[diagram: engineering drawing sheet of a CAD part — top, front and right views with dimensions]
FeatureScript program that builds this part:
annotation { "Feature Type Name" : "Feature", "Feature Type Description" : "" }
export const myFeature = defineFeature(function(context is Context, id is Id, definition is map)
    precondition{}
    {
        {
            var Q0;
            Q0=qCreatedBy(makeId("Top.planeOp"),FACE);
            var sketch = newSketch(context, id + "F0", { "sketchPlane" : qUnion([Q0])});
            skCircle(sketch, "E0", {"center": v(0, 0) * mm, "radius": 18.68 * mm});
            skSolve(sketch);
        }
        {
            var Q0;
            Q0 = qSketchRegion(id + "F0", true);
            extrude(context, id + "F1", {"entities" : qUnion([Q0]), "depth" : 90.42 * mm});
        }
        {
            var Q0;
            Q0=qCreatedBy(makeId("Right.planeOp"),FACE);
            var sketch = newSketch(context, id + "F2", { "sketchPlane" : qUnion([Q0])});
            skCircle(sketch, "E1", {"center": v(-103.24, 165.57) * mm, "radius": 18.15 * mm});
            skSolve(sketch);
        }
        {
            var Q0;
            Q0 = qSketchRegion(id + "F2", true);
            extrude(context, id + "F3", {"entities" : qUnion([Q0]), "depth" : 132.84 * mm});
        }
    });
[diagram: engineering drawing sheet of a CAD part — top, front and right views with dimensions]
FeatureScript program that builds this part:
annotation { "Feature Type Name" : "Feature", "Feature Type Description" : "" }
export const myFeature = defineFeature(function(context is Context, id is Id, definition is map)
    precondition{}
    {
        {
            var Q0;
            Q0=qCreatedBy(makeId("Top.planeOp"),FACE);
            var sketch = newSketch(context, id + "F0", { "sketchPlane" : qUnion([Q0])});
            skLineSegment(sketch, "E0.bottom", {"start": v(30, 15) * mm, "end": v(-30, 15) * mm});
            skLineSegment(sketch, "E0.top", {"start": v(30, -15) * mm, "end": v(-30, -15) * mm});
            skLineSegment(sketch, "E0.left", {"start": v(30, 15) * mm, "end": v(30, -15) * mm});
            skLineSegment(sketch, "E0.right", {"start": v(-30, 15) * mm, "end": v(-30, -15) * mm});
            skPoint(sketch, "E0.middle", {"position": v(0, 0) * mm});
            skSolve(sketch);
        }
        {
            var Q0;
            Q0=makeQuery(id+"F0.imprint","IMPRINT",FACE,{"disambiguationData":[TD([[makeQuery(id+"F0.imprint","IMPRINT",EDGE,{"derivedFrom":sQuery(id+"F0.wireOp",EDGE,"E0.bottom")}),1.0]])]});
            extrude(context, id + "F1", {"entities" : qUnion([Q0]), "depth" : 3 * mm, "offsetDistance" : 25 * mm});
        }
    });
--
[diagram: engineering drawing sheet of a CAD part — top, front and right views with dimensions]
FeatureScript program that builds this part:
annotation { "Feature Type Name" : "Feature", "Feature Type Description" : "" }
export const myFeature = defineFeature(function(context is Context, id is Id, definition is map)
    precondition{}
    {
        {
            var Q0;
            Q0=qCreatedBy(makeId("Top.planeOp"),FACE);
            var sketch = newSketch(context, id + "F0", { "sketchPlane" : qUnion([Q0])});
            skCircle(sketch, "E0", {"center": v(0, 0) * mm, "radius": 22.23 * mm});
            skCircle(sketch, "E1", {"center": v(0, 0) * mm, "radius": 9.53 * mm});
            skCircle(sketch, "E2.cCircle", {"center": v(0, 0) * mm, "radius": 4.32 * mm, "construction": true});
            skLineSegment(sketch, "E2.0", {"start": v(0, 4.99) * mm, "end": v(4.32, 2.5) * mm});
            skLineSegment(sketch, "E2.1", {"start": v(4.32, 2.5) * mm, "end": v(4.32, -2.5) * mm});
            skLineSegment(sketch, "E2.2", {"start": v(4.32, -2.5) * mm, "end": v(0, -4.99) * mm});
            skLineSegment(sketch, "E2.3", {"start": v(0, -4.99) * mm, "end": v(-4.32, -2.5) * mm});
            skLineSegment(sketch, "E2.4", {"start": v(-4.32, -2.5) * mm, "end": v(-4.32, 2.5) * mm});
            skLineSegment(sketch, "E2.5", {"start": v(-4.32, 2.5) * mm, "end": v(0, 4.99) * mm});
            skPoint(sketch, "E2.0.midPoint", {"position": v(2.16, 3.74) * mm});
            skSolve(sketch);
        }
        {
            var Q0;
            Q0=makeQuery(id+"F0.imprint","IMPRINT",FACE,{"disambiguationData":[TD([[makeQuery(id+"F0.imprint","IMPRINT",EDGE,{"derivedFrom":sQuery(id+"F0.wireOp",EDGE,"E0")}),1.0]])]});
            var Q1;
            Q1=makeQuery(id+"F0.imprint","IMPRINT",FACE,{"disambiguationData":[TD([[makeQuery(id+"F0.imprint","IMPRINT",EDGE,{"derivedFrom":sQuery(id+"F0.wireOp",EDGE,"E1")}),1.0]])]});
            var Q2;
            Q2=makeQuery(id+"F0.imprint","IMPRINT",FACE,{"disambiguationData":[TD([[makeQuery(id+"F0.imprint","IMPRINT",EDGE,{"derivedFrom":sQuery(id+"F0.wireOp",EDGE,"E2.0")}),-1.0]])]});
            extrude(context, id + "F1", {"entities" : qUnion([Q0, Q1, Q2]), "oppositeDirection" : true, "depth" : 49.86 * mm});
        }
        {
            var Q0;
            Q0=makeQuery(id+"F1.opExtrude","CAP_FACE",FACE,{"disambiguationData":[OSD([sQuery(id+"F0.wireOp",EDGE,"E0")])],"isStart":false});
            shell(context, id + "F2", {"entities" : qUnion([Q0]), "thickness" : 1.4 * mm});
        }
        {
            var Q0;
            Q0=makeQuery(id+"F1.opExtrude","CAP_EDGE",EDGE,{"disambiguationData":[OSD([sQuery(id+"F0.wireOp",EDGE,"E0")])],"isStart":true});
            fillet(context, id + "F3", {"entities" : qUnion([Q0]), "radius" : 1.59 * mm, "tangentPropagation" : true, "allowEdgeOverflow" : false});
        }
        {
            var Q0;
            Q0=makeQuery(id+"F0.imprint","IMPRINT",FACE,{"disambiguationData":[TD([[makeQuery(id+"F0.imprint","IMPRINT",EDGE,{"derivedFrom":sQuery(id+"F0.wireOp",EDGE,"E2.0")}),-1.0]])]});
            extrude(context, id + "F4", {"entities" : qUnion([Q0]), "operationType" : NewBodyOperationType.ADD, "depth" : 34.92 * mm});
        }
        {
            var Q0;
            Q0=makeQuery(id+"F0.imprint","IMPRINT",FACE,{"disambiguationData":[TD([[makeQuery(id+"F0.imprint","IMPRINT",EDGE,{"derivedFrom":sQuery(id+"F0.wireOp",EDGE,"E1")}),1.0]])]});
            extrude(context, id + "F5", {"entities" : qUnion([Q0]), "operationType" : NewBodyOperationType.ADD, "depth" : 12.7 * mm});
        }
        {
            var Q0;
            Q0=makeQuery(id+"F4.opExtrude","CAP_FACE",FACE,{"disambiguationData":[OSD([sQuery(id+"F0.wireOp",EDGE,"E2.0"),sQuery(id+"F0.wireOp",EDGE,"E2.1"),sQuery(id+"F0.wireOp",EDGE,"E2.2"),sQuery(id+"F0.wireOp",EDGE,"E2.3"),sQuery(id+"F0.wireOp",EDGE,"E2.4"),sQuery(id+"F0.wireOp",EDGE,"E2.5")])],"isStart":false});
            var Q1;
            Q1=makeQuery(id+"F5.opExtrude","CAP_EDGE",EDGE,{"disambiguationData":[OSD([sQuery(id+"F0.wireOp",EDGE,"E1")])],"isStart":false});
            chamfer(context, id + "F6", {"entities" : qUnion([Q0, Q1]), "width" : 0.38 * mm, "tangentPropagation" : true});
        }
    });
...
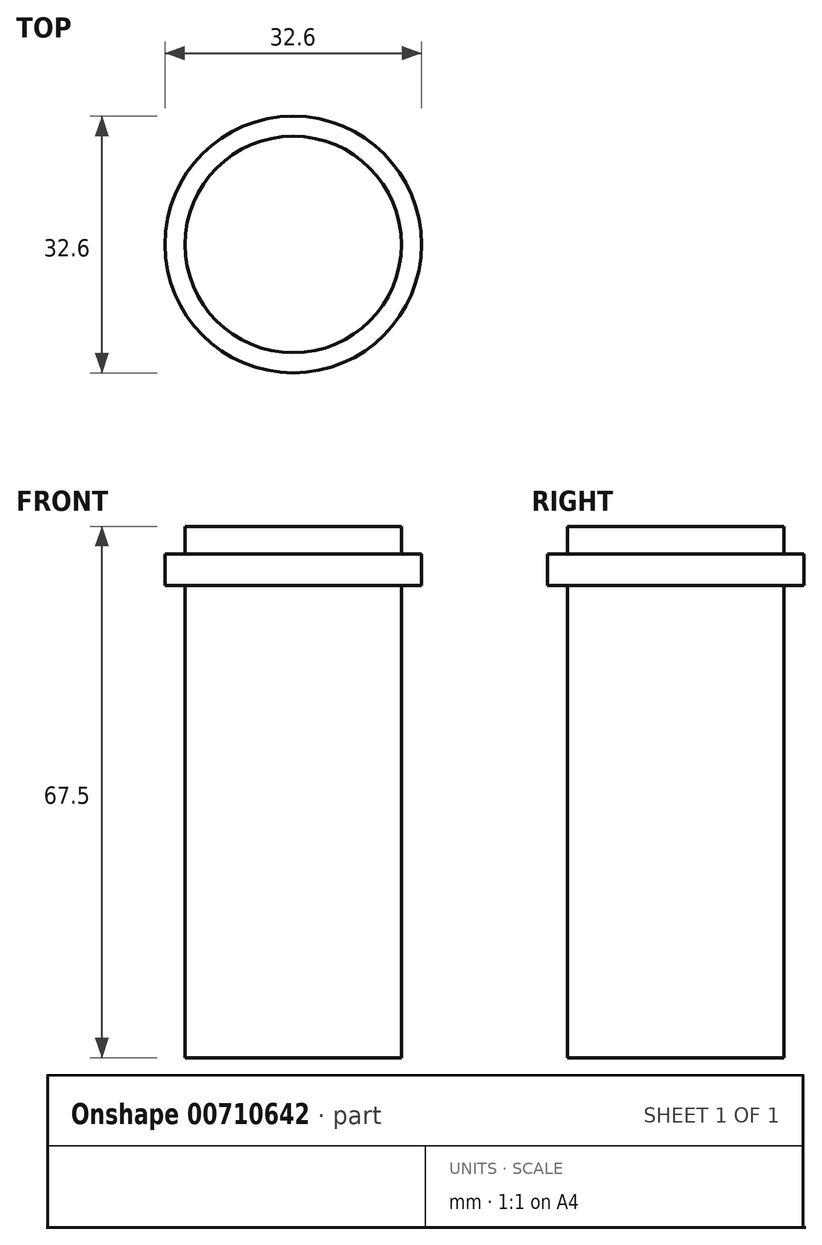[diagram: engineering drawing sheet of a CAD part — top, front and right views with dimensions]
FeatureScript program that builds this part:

Your objective.
Which lines in the entries above contain the string "tangentPropagation"? Copy each of those lines in full.

The output.
            fillet(context, id + "F3", {"entities" : qUnion([Q0]), "radius" : 1.59 * mm, "tangentPropagation" : true, "allowEdgeOverflow" : false});
            chamfer(context, id + "F6", {"entities" : qUnion([Q0, Q1]), "width" : 0.38 * mm, "tangentPropagation" : true});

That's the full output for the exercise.